For this week the coronavirus’ impact on American travel remains at 75.7%, but Sep-2020 now has the highest number of American travellers having at least tentative trip plans, with increases reported in Nov-2020 and Dec-2020, as well.
But, the Destination Analysts research still acknowledges ongoing concerns over air travel. Half of American travellers feel it is too risky to travel on an aircraft right now with, 42.8% saying their next trip by air will not be until 2021 or later. Millennial, GenZ and business travellers are somewhat less uncomfortable, with more saying their next trip by air will be this year.
Last month the US Travel Association warned that the travel industry had lost a full third of all the jobs lost in the US and was experiencing a total impact from coronavirus that is nine times greater than the 911 terrorist attacks.
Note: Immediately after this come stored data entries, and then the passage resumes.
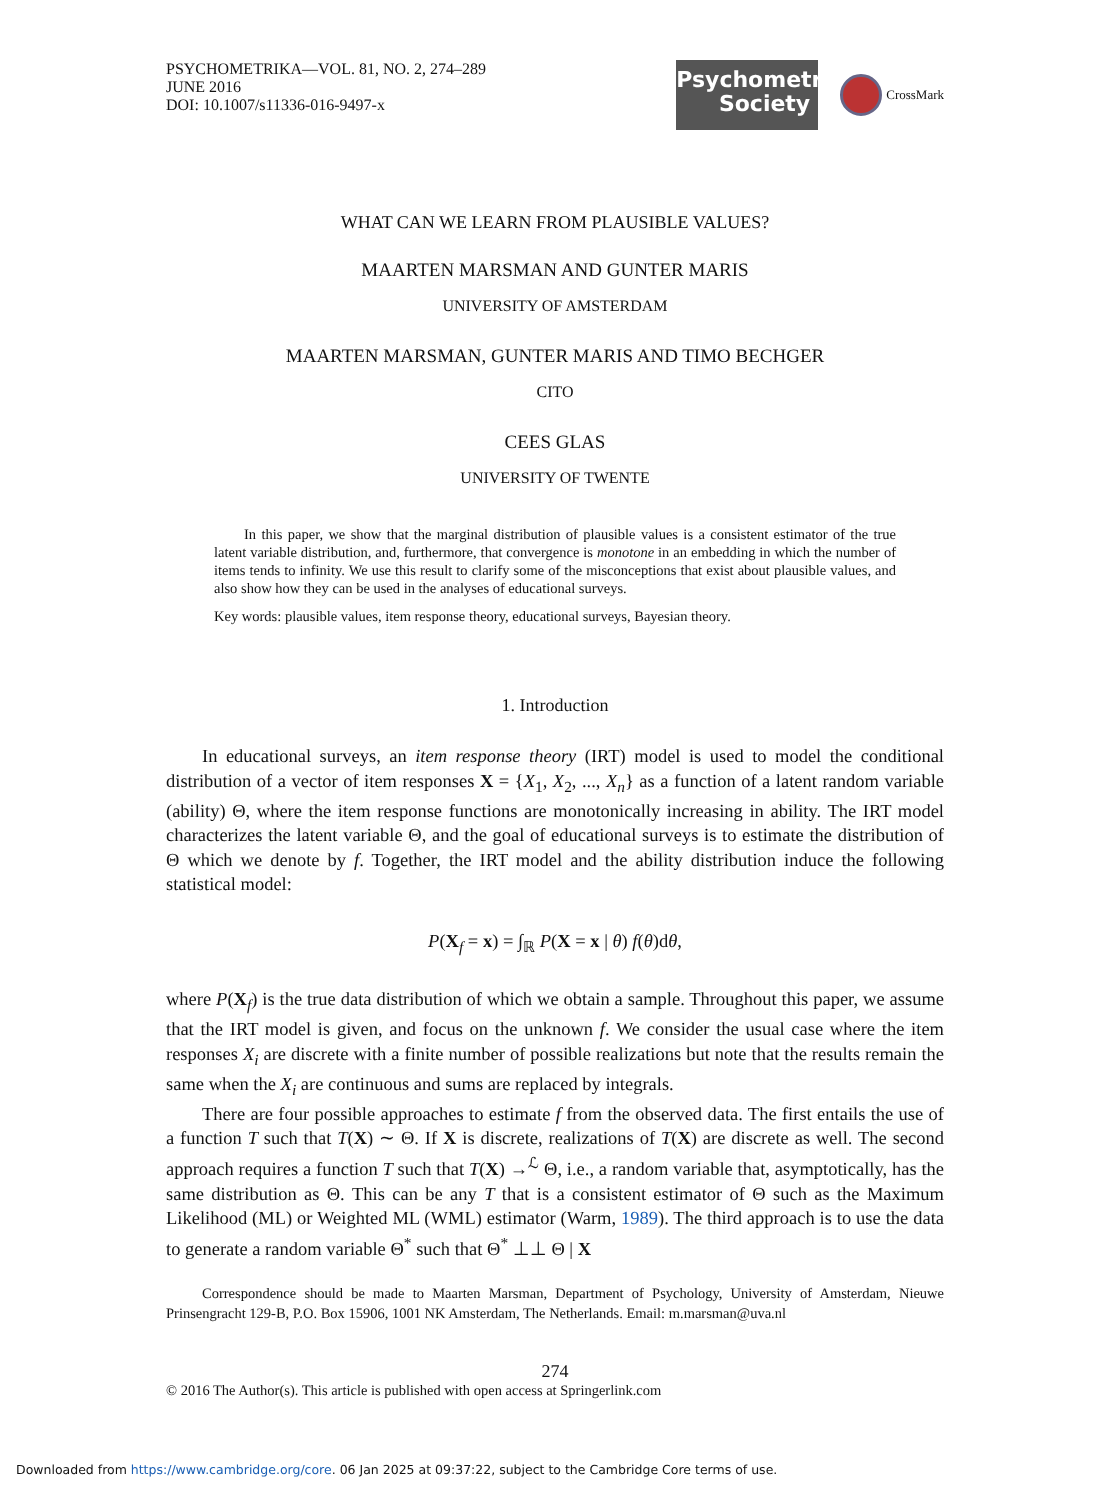PSYCHOMETRIKA—VOL. 81, NO. 2, 274–289
JUNE 2016
DOI: 10.1007/s11336-016-9497-x
Psychometric
Society
CrossMark
WHAT CAN WE LEARN FROM PLAUSIBLE VALUES?
MAARTEN MARSMAN AND GUNTER MARIS
UNIVERSITY OF AMSTERDAM
MAARTEN MARSMAN, GUNTER MARIS AND TIMO BECHGER
CITO
CEES GLAS
UNIVERSITY OF TWENTE
In this paper, we show that the marginal distribution of plausible values is a consistent estimator of the true latent variable distribution, and, furthermore, that convergence is monotone in an embedding in which the number of items tends to infinity. We use this result to clarify some of the misconceptions that exist about plausible values, and also show how they can be used in the analyses of educational surveys.
Key words: plausible values, item response theory, educational surveys, Bayesian theory.
1. Introduction
In educational surveys, an item response theory (IRT) model is used to model the conditional distribution of a vector of item responses X = {X<sub>1</sub>, X<sub>2</sub>, ..., X<sub>n</sub>} as a function of a latent random variable (ability) Θ, where the item response functions are monotonically increasing in ability. The IRT model characterizes the latent variable Θ, and the goal of educational surveys is to estimate the distribution of Θ which we denote by f. Together, the IRT model and the ability distribution induce the following statistical model:
P(X<sub>f</sub> = x) = ∫<sub>ℝ</sub> P(X = x | θ) f(θ)dθ,
where P(X<sub>f</sub>) is the true data distribution of which we obtain a sample. Throughout this paper, we assume that the IRT model is given, and focus on the unknown f. We consider the usual case where the item responses X<sub>i</sub> are discrete with a finite number of possible realizations but note that the results remain the same when the X<sub>i</sub> are continuous and sums are replaced by integrals.
There are four possible approaches to estimate f from the observed data. The first entails the use of a function T such that T(X) ∼ Θ. If X is discrete, realizations of T(X) are discrete as well. The second approach requires a function T such that T(X) →<sup>ℒ</sup> Θ, i.e., a random variable that, asymptotically, has the same distribution as Θ. This can be any T that is a consistent estimator of Θ such as the Maximum Likelihood (ML) or Weighted ML (WML) estimator (Warm, 1989). The third approach is to use the data to generate a random variable Θ<sup>*</sup> such that Θ<sup>*</sup> ⊥⊥ Θ | X
Correspondence should be made to Maarten Marsman, Department of Psychology, University of Amsterdam, Nieuwe Prinsengracht 129-B, P.O. Box 15906, 1001 NK Amsterdam, The Netherlands. Email: m.marsman@uva.nl
274
© 2016 The Author(s). This article is published with open access at Springerlink.com
Downloaded from https://www.cambridge.org/core. 06 Jan 2025 at 09:37:22, subject to the Cambridge Core terms of use.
The findings, released in association with analytics firm Tourism Economics suggested that by the end of Apr-2020 declines in travel would cause eight million jobs to be lost out of approximately 24 million for the entire US economy. Travel spending losses are on track to top half a trillion dollars by the end of 2020.
“The CARES Act was a good start, but the data shows there is still extreme and mounting pain in the American travel industry,” explained US Travel Association president and CEO Roger Dow. A central issue, he highlighted, being that Paycheck Protection Program funds had already been depleted and are in urgent need of replenishment. “The relief program needs to fit the crisis, and we’re still learning the magnitude and intricacies of this particular crisis,” he added.
Other data analysis for the middle of Apr-2020 compounds the dire economic picture for the American travel economy. Overall travel spending had plunged 85% since the first week of March and 87% lower than the same week in 2019, according to a separate analysis by Tourism Economics.
More findings from the MMGY Travel Intelligence survey found nine in ten (90%) travellers had some type of travel or travel-related activity planned prior to the Covid-19 outbreak and four in five (80%) of those either cancelled or postponed those plans.
Similarly, a Longwoods International sentiment survey found that nearly half of travellers with trips in the next six months have cancelled their plans completely. The latest Wave 7 of its Travel Sentiment Survey fielded on 22-Apr-2020 found that 82% of those planning to travel over the next six months will change their plans.
It also found that 61% of travel decisions for the next six months being “greatly impacted” by Covid-19 concerns. While still a major factor, this was down from 63% the previous week, so supports the view that there is in fact perhaps some light at the end of the tunnel and a softening of concern over the longer-term impact of the pandemic on travel.